Mechanics and collective behavior in tissues and cell clusters

Participants : Marc Durand, François Graner

How do the cells in our bodies assemble, organize themselves, move, deform and ultimately form living, functional biological tissues? Although under the control of genetic information, all these behaviors are in the realm of physics, forces and movements, and are the subject of rich interdisciplinary research with our biology colleagues, either in cultured systems (“in vitro”) or in living organisms (“in vivo”).

Multiscale analysis of biological tissue

A living material is made up of cells. However, “seen from a distance”, living material exhibits average behaviors, resulting in behavior laws close to those of active continuous media. To understand the dynamics of living matter, we need to study the physical mechanisms behind the arrangement of cells within a biological tissue, and their dynamics during flow, growth, development or differentiation. Multiscale analysis makes it possible to link cellular processes with the collective properties of the material as a whole. The following image illustrates the methods and results of this theme. It shows the “flow” of a cell monolayer around a circular obstacle (diameter: 200 μm). The study of this Stokes flow provides information on the constitutive rheological law of the cellular medium. The results obtained in vitro have been integrated into a research effort both in silico and in vivo. In silico, through multi-cell numerical simulations and resolution of partial differential equations, so as to link the scale of the individual cell with the scale of collective movements leading to tissue morphogenesis. In vivo, by transposing measurement and analysis methods developed in vivo, to concrete situations observed during fly morphogenesis (in particular, formation of the back, neck and male sexual organs), or in the development of the mouse or bird embryo.

 

Order-disorder transition in cellular media

The structural organization of a tissue is essential to its biological function. In the course of morphogenetic movements, we often observe the transition from an ordered state (hexagonal tiling, with cells having a majority of 6 neighbors) to a disordered state (large number of cells with 5 or 7 neighbors) of the tissue.
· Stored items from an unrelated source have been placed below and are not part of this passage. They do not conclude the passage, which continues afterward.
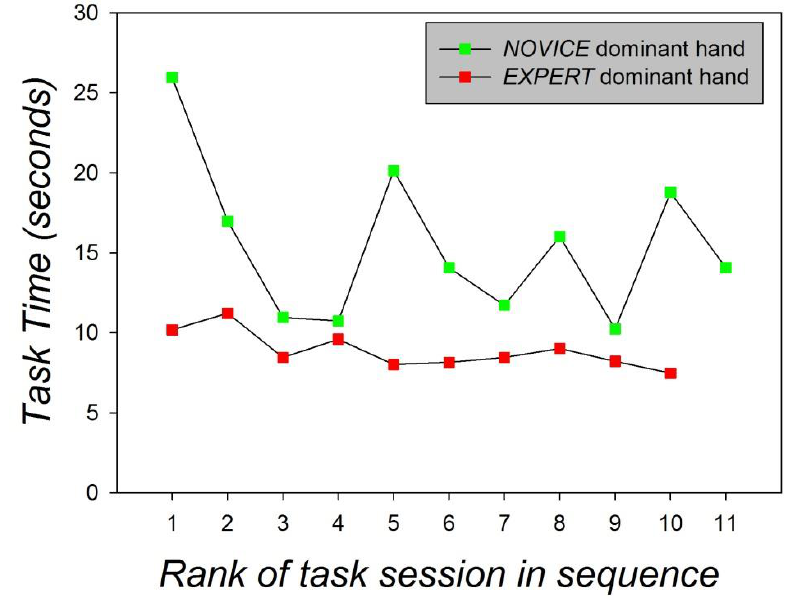
Figure 11. Task times from the sessions of the expert and the novice performing the task on the robotic system with their dominant hands.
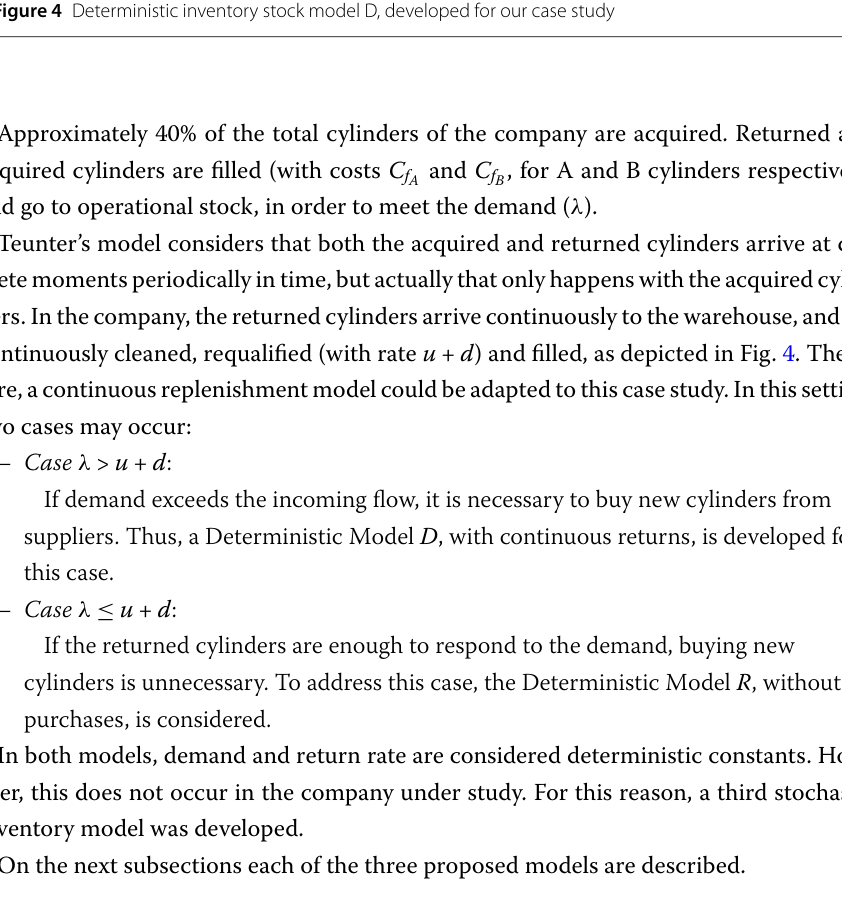
Figure 4 Deterministic inventory stock model D, developed for our case study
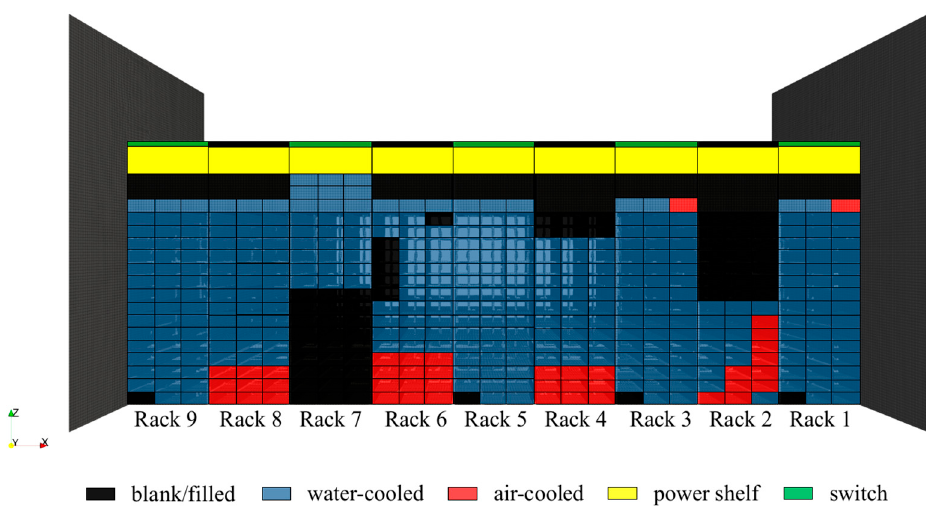
Figure 8. Layout of the Blockheating Data Center.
This behavior is very similar to that of a two-dimensional crystal subjected to increasing temperature, suggesting that cell activity acts as an effective temperature. We have numerically characterized the order-disorder transition in a fluid cellular medium induced by interface agitation. In particular, we have demonstrated the existence of an intermediate hexatic phase that loses translational order but retains the orientational order of the ordered phase, in agreement with the Kosterlitz, Thouless, Halperin, Nelson and Young (KTHNY) scenario developed for the melting of two-dimensional solids. This hexatic intermediate order has recently (2022) been experimentally confirmed on cell monolayers by a team from Leiden.

Adhesion contrast-induced cell sorting kinetics

The shape and position of biological cells evolve during morphogenesis or after disruption of their natural configuration, as in the case of wound healing. In vitro, spontaneous sorting of two mixed cell types occurs in aggregates of dissociated cells, resulting in homogeneous, coherent tissues: such sorting is a key step towards the reconstruction of functional organs. Even adult animals – such as the hydra – can regenerate from an aggregate of mixed cells of different types. Over the last few decades, it has been experimentally demonstrated that the contrast in adhesion between homotypic and heterotypic cells is the main driver of cell sorting in hydra cell aggregates. But there was no consensus on the kinetics of this phenomenon. We improved a numerical model to characterize these kinetics on unprecedented time and space scales (up to 320,000 cells evolving over 6 × 10^6 MCS). This study showed that the temporal evolution of the size of homotypic cell aggregates grew according to an algebraic law whose exponent was characteristic of kinetics dominated by the coalescence of rounded clusters, putting an end to the debate on the contradictory results obtained in smaller systems.